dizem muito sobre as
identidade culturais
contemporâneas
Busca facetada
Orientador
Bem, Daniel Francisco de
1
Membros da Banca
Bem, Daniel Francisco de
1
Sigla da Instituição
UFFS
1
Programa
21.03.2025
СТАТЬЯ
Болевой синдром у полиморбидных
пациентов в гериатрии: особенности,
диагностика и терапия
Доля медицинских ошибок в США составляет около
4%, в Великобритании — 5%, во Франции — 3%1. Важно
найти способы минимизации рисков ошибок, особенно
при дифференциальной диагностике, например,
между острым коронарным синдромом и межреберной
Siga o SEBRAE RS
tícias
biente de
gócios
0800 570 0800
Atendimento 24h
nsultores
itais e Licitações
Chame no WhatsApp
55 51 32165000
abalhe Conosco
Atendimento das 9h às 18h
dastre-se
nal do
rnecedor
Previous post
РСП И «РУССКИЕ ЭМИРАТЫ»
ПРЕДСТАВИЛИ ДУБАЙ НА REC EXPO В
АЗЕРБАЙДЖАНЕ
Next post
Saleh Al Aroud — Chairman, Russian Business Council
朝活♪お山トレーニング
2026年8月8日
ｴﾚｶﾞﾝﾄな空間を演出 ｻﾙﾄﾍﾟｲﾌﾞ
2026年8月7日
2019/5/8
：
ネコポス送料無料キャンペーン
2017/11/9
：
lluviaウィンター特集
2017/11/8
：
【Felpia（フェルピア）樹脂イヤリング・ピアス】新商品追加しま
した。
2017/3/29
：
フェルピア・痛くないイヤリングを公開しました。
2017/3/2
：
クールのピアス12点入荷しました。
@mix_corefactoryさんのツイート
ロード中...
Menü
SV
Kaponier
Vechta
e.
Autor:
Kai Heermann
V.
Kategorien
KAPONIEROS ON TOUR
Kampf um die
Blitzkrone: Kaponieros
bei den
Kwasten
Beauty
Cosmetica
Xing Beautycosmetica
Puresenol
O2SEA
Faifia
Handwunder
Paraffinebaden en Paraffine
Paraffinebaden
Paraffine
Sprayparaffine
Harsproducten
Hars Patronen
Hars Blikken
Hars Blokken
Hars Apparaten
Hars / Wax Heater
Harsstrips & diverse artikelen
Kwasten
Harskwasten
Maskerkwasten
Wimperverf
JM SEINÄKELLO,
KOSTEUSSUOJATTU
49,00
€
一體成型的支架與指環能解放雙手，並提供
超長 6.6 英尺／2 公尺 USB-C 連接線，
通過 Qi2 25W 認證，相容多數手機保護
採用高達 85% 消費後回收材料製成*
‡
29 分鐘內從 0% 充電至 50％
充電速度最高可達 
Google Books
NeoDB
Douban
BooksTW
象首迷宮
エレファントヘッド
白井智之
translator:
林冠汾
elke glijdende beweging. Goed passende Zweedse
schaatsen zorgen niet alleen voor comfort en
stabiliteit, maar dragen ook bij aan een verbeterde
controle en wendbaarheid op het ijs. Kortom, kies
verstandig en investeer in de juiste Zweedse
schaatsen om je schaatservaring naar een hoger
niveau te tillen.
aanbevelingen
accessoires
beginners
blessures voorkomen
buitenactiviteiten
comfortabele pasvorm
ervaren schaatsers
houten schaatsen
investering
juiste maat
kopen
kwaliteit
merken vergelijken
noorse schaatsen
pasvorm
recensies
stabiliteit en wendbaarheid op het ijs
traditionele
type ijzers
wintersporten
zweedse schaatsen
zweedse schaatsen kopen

» **WHAT THIS TASK INVOLVES**
From the records above, quote only the lines running from the line with "一體成型的支架與指環能解放雙手，並提供" to the line with "buitenactiviteiten", both lines included.

» **SOLVED EXERCISE**
一體成型的支架與指環能解放雙手，並提供
超長 6.6 英尺／2 公尺 USB-C 連接線，
通過 Qi2 25W 認證，相容多數手機保護
採用高達 85% 消費後回收材料製成*
‡
29 分鐘內從 0% 充電至 50％
充電速度最高可達 
Google Books
NeoDB
Douban
BooksTW
象首迷宮
エレファントヘッド
白井智之
translator:
林冠汾
elke glijdende beweging. Goed passende Zweedse
schaatsen zorgen niet alleen voor comfort en
stabiliteit, maar dragen ook bij aan een verbeterde
controle en wendbaarheid op het ijs. Kortom, kies
verstandig en investeer in de juiste Zweedse
schaatsen om je schaatservaring naar een hoger
niveau te tillen.
aanbevelingen
accessoires
beginners
blessures voorkomen
buitenactiviteiten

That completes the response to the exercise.